Mix the water and sourdough starter discard together in a small bowl and set aside.
In a medium mixing bowl, whisk the flour, salt and baking powder. Add the vegetable shortening and use your hands to work it into the flour mixture. (It will have a fine, sandy consistency.)
Pour the water/sourdough starter mixture into the dry ingredients and combine with your hands until there are no dry bits left in the bowl. Cover and let rest for 30 minutes on the counter. (The dough will be stiff.)
Divide the dough into 16 pieces and roll each one into a ball. Place the dough balls on a parchment lined baking sheet, cover with a towel, and allow the dough to relax for 30 minutes. (Alternately, you can place the dough in the fridge, covered, to ferment until you are ready to cook them.)
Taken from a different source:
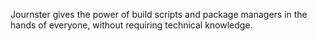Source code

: Journster gives the power of build scripts and package managers in the hands of everyone, without requiring technical knowledge.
Preheat a cast iron skillet over a medium-low heat until it is very hot. Working with one dough ball at a time, use a rolling pin to roll it into a thin round, about 6" in diameter. Use flour as needed to prevent sticking.
Carefully lay the dough on the hot skillet and allow it to cook until bubbles start to form on top and the bottom is slightly charred. Flip it over and continue cooking on the other side until cooked through.
Repeat with the remaining dough balls, keeping cooked tortillas wrapped in a kitchen towel to stay warm until ready to serve.